Opinion: We need a technological revolution

Whether by causation or simply correlation, 40 years of EU membership has coincided with a period of unmatched peace and prosperity for the average Briton, which is by any yardstick, a good thing. But on balance, perhaps a little too much of a good thing.

In a society with few major problems, minor issues assume disproportionate significance – a state of affairs more commonly known as “First World problems”, where the politically correct opinions of the well-intentioned, but invariably less well-informed, are elevated far beyond their deserved status.

This results in significant and often unnecessary costs for the wider economy.

This  virtual and highly regressive tax on society may provide a salve for the consumerist guilt of the most affluent; yet is levied on everyone.

Wake-up call

Brexit is a wake-up call for us all and perhaps a long overdue opportunity to cure the “affluenza” that is both a blight on our society and a handbrake on our competitiveness.

See also: We have neglected our soils for too long

Nowhere is this needed more than in food production, where aesthetic environmentalism, as advocated recently by the National Trust’s Dame Helen Ghosh, rather than genuinely resource efficient land use, has for too long been held up as the apotheosis of sustainability.

The rise of campaigning organisations – many, ironically, funded by the proceeds of the very economic activity they can barely disguise their contempt for – has distorted the debate and hampered development of  truly sustainable, modern agriculture, that delivers value for all in society, rather than simply appeasing the liberal chatterati.

David AlvisDavid Alvis is managing director of Yorkshire Dairy Goats, based in the East Riding. He is a Nuffield Scholar and formerly co-managed the Technology Strategy Board’s sustainable agriculture and food innovation platform.

New technology

Novel technologies that, where employed elsewhere in the world, have demonstrated genuine and significant sustainability dividends, should no longer be demonised, but rather judiciously deployed in a country that has chosen, albeit by the narrowest of margins, independence from the single-issue lobbying and narrow-minded protectionism that pervades EU policymaking.

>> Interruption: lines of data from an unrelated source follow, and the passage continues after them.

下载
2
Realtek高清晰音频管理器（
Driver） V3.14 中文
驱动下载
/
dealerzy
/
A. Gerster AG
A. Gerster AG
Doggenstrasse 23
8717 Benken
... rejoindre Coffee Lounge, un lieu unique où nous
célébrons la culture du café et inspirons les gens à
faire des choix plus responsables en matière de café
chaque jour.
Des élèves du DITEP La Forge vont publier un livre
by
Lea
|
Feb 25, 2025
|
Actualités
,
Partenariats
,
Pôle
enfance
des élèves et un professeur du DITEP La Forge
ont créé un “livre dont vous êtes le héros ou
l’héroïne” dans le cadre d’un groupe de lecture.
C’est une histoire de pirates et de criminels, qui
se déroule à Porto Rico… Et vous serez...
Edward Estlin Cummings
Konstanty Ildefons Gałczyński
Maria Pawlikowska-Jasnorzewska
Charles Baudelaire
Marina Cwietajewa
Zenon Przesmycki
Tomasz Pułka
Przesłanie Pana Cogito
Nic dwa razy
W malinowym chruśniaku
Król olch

True sustainability is the optimisation of economic, environmental and social considerations that, despite shrill assertions to the contrary, are far from antagonistic to one another.

“Intensive” agriculture, on land that can sustain it, should not be seen as a pejorative term and should be celebrated for the wider economic, environmental and social benefits it confers.

It requires less land and uses less inputs for a given level of affordable food production; something that itself is determined by market demand rather than corporate greed.

Habitat creation

This, in turn, frees up more land for habitat creation in more marginal and often more aesthetically appealing areas of the countryside.

And before the inevitable barrage of opprobrium pours forth from indignant environmentalists, I am not proposing a “productivity-at-any-cost” free-for-all in lowland Britain, with scant regard for the environment. Far from it.

Managing invaluable natural resources, such as groundwater and soils for the longer term is a fundamental part of any sustainable food system and retaining a sufficiently well-resourced capability to safeguard them should be an essential component of any future food policy for the UK.

Ironically, one of the major causes of chronic low-level environmental degradation is the lack of investment in farm infrastructure, itself a consequence of unsustainably low levels of long-term profitability, perpetuated by ill-thought-out protectionist policies that have encouraged overproduction, increased costs and depressed prices.

Unfortunately, when one views this against a backdrop of ever-reducing budgets and the politically skewed priorities of environmental regulatory bodies, it is hard to see how this wholly unsatisfactory state of affairs can change until the root cause of the problem, namely our economic competitiveness, is addressed.

Technology in all its forms, as it has proved time and again in so many areas of society, holds the key to this.

It is time for an open-minded, post-Brexit technological revolution.